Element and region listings
________

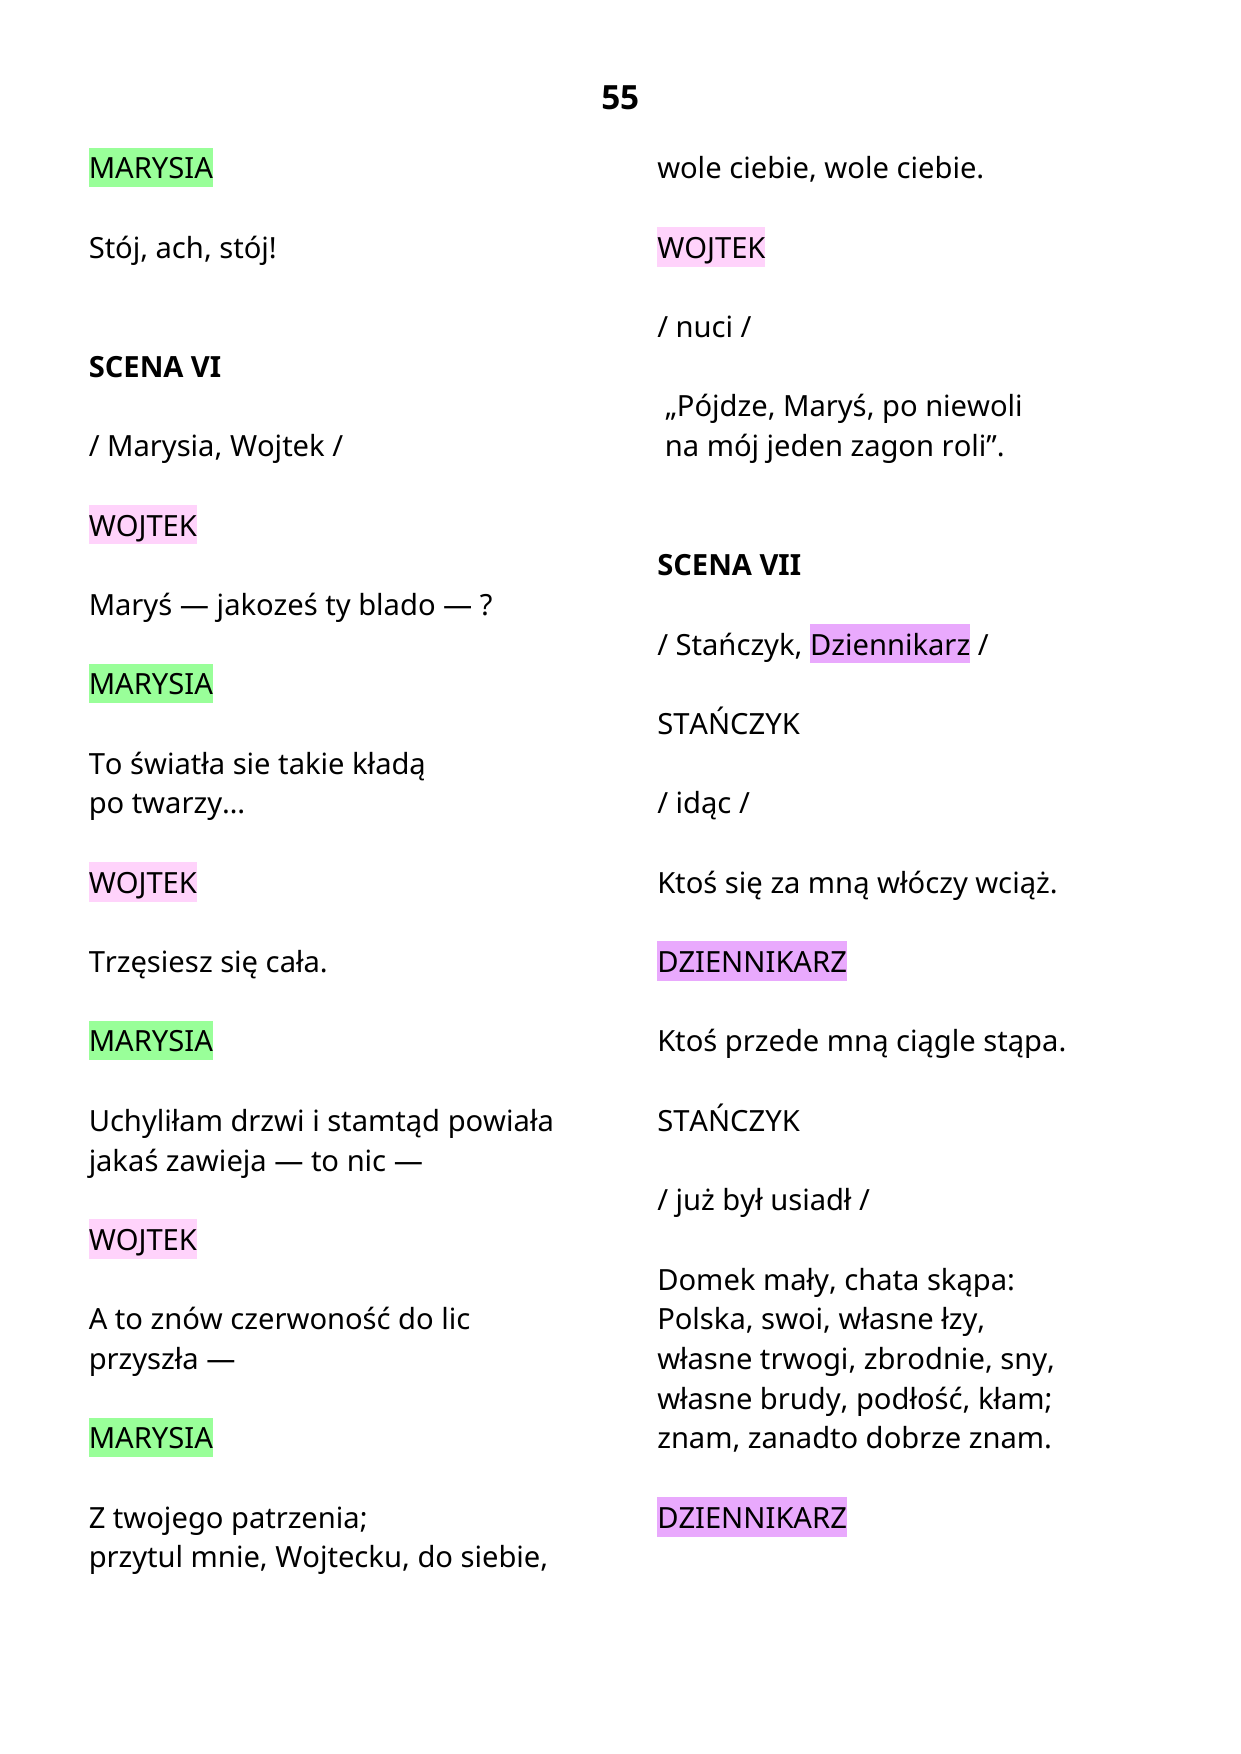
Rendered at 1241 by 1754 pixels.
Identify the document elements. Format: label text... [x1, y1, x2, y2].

text / już był usiadł / [657, 1179, 1152, 1219]
text Stój, ach, stój! [88, 227, 583, 267]
text „Pójdze, Maryś, po niewoli [657, 386, 1152, 425]
text MARYSIA [88, 663, 583, 703]
text MARYSIA [88, 1021, 583, 1060]
text Trzęsiesz się cała. [88, 941, 583, 981]
text Maryś — jakoześ ty blado — ? [88, 584, 583, 624]
text przyszła — [88, 1338, 583, 1378]
text MARYSIA [88, 148, 583, 187]
text / idąc / [657, 783, 1152, 822]
text DZIENNIKARZ [657, 1497, 1152, 1537]
text MARYSIA [88, 1418, 583, 1457]
text WOJTEK [88, 505, 583, 544]
text STAŃCZYK [657, 703, 1152, 743]
text / nuci / [657, 306, 1152, 346]
text przytul mnie, Wojtecku, do siebie, [88, 1537, 583, 1576]
text WOJTEK [88, 862, 583, 902]
text na mój jeden zagon roli”. [657, 425, 1152, 465]
text SCENA VII [657, 544, 1152, 584]
text / Marysia, Wojtek / [88, 425, 583, 465]
text Z twojego patrzenia; [88, 1497, 583, 1537]
text po twarzy… [88, 783, 583, 822]
text jakaś zawieja — to nic — [88, 1140, 583, 1179]
text Polska, swoi, własne łzy, [657, 1298, 1152, 1338]
text SCENA VI [88, 346, 583, 386]
text Uchyliłam drzwi i stamtąd powiała [88, 1100, 583, 1140]
text WOJTEK [88, 1219, 583, 1259]
text DZIENNIKARZ [657, 941, 1152, 981]
text własne trwogi, zbrodnie, sny, [657, 1338, 1152, 1378]
text Ktoś przede mną ciągle stąpa. [657, 1021, 1152, 1060]
text Domek mały, chata skąpa: [657, 1259, 1152, 1298]
text / Stańczyk, Dziennikarz / [657, 624, 1152, 663]
text własne brudy, podłość, kłam; [657, 1378, 1152, 1418]
text A to znów czerwoność do lic [88, 1298, 583, 1338]
text STAŃCZYK [657, 1100, 1152, 1140]
text To światła sie takie kładą [88, 743, 583, 783]
text wole ciebie, wole ciebie. [657, 148, 1152, 187]
text WOJTEK [657, 227, 1152, 267]
text Ktoś się za mną włóczy wciąż. [657, 862, 1152, 902]
text znam, zanadto dobrze znam. [657, 1418, 1152, 1457]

________

Return every line of the records above verbatim, without the pictures.

Response to the exercise:
Rendered at 1241 by 1754 pixels.
Identify the document elements. Format: label text... [x1, y1, x2, y2].

text / już był usiadł / [657, 1179, 1152, 1219]
text Stój, ach, stój! [88, 227, 583, 267]
text „Pójdze, Maryś, po niewoli [657, 386, 1152, 425]
text MARYSIA [88, 663, 583, 703]
text MARYSIA [88, 1021, 583, 1060]
text Trzęsiesz się cała. [88, 941, 583, 981]
text Maryś — jakoześ ty blado — ? [88, 584, 583, 624]
text przyszła — [88, 1338, 583, 1378]
text MARYSIA [88, 148, 583, 187]
text / idąc / [657, 783, 1152, 822]
text DZIENNIKARZ [657, 1497, 1152, 1537]
text MARYSIA [88, 1418, 583, 1457]
text WOJTEK [88, 505, 583, 544]
text STAŃCZYK [657, 703, 1152, 743]
text / nuci / [657, 306, 1152, 346]
text przytul mnie, Wojtecku, do siebie, [88, 1537, 583, 1576]
text WOJTEK [88, 862, 583, 902]
text na mój jeden zagon roli”. [657, 425, 1152, 465]
text SCENA VII [657, 544, 1152, 584]
text / Marysia, Wojtek / [88, 425, 583, 465]
text Z twojego patrzenia; [88, 1497, 583, 1537]
text po twarzy… [88, 783, 583, 822]
text jakaś zawieja — to nic — [88, 1140, 583, 1179]
text Polska, swoi, własne łzy, [657, 1298, 1152, 1338]
text SCENA VI [88, 346, 583, 386]
text Uchyliłam drzwi i stamtąd powiała [88, 1100, 583, 1140]
text WOJTEK [88, 1219, 583, 1259]
text DZIENNIKARZ [657, 941, 1152, 981]
text własne trwogi, zbrodnie, sny, [657, 1338, 1152, 1378]
text Ktoś przede mną ciągle stąpa. [657, 1021, 1152, 1060]
text Domek mały, chata skąpa: [657, 1259, 1152, 1298]
text / Stańczyk, Dziennikarz / [657, 624, 1152, 663]
text własne brudy, podłość, kłam; [657, 1378, 1152, 1418]
text A to znów czerwoność do lic [88, 1298, 583, 1338]
text STAŃCZYK [657, 1100, 1152, 1140]
text To światła sie takie kładą [88, 743, 583, 783]
text wole ciebie, wole ciebie. [657, 148, 1152, 187]
text WOJTEK [657, 227, 1152, 267]
text Ktoś się za mną włóczy wciąż. [657, 862, 1152, 902]
text znam, zanadto dobrze znam. [657, 1418, 1152, 1457]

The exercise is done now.